# Cose da fare
1) Nel brano su papa Francesco, quale percentuale dei cattolici del mondo vive in America latina?
2) Scrivi il seguito del brano su papa Francesco, ripartendo subito dopo la sua ultima frase.

──────── Il brano ────────

Nei giorni della Sede vacante, al riparo da microfoni e sguardi indiscreti, qualche anziano porporato escluso dal novero degli elettori per ragioni mera­mente anagrafiche, lo diceva: si cerca un candidato non europeo. Sì certo, pri­ma di tutto non curiale e non italiano, dal momento che l’eco degli scandali e degli scossoni che avevano indebolito il pontificato ratzingeriano era ancora ben forte e – a torto o ragione – addebitato proprio alla pattuglia italiana così forte nei Sacri palazzi. Però lo sguardo degli elettori andava ben aldilà delle battaglie tra corvi e maggiordomi infedeli. Ci voleva qualcosa di nuovo che ponesse anche Roma in sintonia con le mutate condizioni della Chiesa nel mondo. Magari, guardando proprio all’America latina, dove vive il 40% dei cattolici nel mondo. Nel 2005, poche settimane dopo il Conclave che elesse Joseph Ratzinger alla cattedra di Pietro, il cardinale belga Godfried Daneels disse che quella scelta aveva dimostrato che la Chiesa “non era pronta per un papa latinoamericano”. Otto anni dopo, quel momento sarebbe arrivato.

LA PRIMA APPARIZIONE

Fin dalla prima apparizione sulla Loggia delle benedizioni, Francesco ha posto l’accento sul suo essere “preso quasi alla fine del mondo” e già dalle prime omelie ha fissato in capo alla propria agenda il tema delle periferie geogra­fiche, culturali, sociali ed esistenziali. Uscire, andare lontano, non chiudersi nelle sagrestie o nelle canoniche. Non c’è in questo solamente la vocazione gesuita della missionarietà, quanto la consapevolezza che è necessario coin­volgere maggiormente le regioni dove è oggi più forte la presenza cattolica. E questo senza spostare il baricentro della cattolicità, che non può che essere a Roma.

FRANCESCO VS BENEDETTO

Francesco non è uomo che viene dalla diplomazia, proprio come non era diplomatico Benedetto xvi. A differenza del teologo tedesco, però, fin da subito Bergoglio ha scelto di sterzare rispetto alla strada intrapresa dal prede­cessore. Se Ratzinger, infatti, aveva preferito puntare sul canonista salesiano Tarcisio Bertone come segretario di Stato, affidando a quest’ultimo tutta la gestione della macchina governativa e diminuendo il peso della scuola diplo­matica della Santa sede, Bergoglio ha fatto l’opposto.

──────── Estratti dei dati ────────

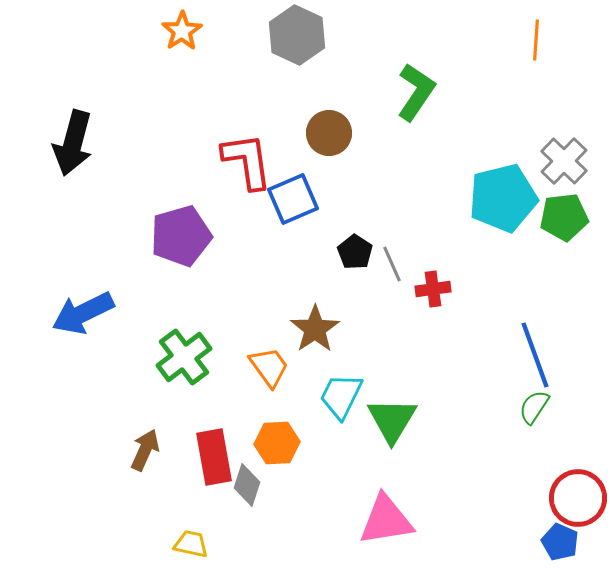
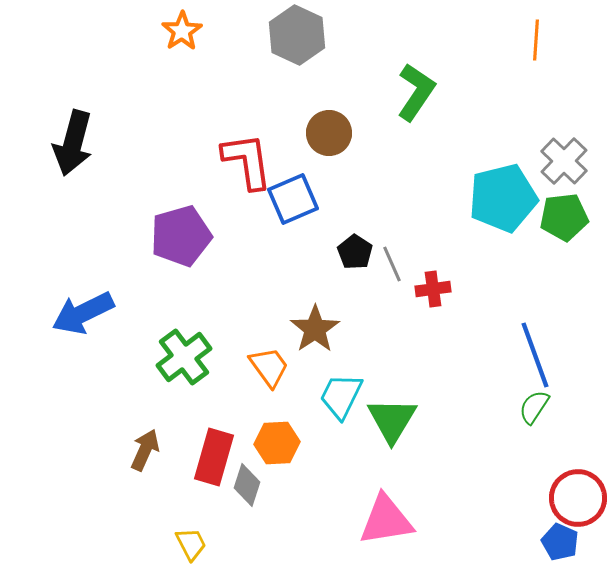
red rectangle: rotated 26 degrees clockwise
yellow trapezoid: rotated 51 degrees clockwise
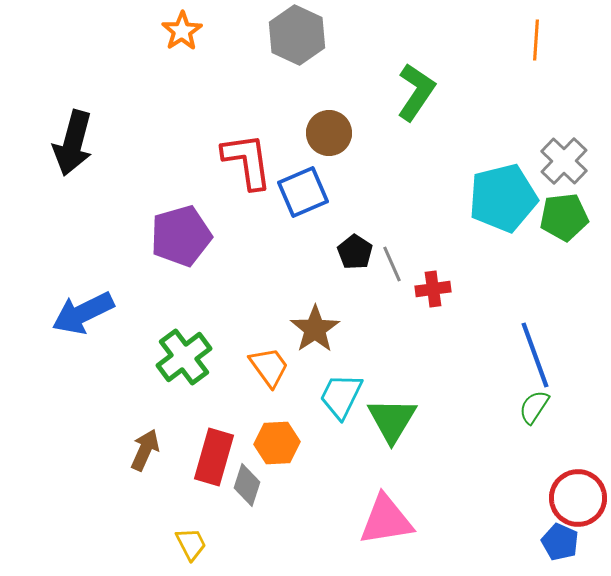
blue square: moved 10 px right, 7 px up
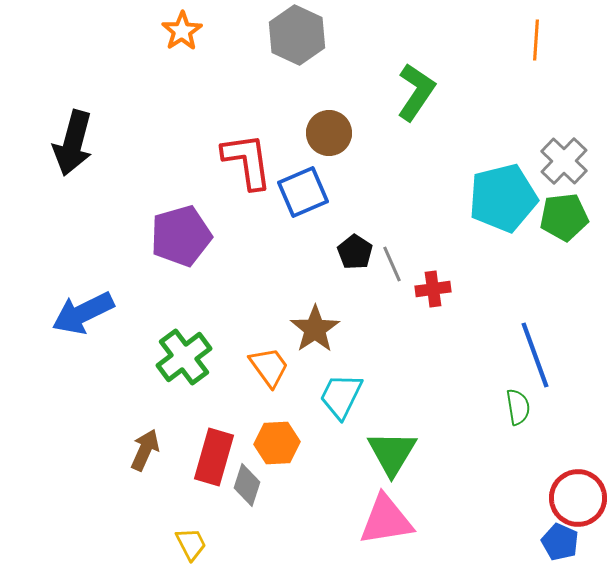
green semicircle: moved 16 px left; rotated 138 degrees clockwise
green triangle: moved 33 px down
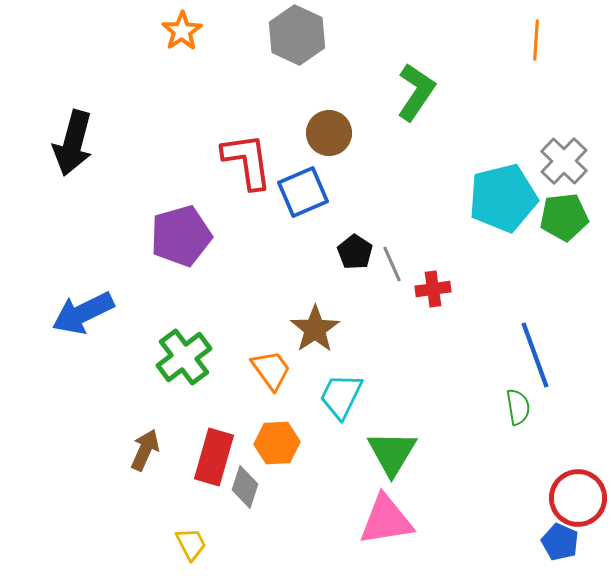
orange trapezoid: moved 2 px right, 3 px down
gray diamond: moved 2 px left, 2 px down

────────

# Le risposte
1) Il 40% dei cattolici nel mondo.

2)
LA NOMINA DI PAROLIN

Già pochi giorni dopo l’elezione, ha rivelato qualche mese fa il cardinale Oscar Rodríguez Mara­diaga, il papa aveva scelto il nuovo segretario di Stato nella persona di Pietro Parolin, la cui nomina sarebbe stata ufficializzata alcuni mesi dopo, a fine agosto. Parolin, nunzio in Venezuela, già sottosegretario per i Rapporti con gli Stati, è un grande esperto dei problemi asiatici. A lui si deve la trattazione dei dossier con Vietnam e Cina, Paesi dove si è recato più volte prima di essere promosso arcivescovo e di essere trasferito a Caracas nel 2009. Con­siderato uno dei migliori elementi della diplomazia vaticana, Parolin è chia­mato a ripensare la presenza della Chiesa nelle aree più “calde” del pianeta. Un’attenzione al mondo della diplomazia confermata anche dalla nomina di Lorenzo Baldisseri, già nunzio in Brasile durante la fondamentale v Confe­renza dell’episcopato latinoamericano di Aparecida (maggio 2007), alla guida della segreteria generale del Sinodo dei vescovi. Ad Aparecida, il cardinale Bergoglio fu chiamato a presiedere il comitato estensore del Documento fi­nale della conferenza, testo ripreso a mo’ di agenda in questo primo scorcio di pontificato. E un diplomatico, Beniamino Stella, è stato lo scorso settembre trasferito dalla presidenza della Pontificia accademia ecclesiastica alla guida della Congregazione per il clero. Un riposizionamento della Chiesa sulla sce­na internazionale che si è ben visto sul finire dell’estate scorsa.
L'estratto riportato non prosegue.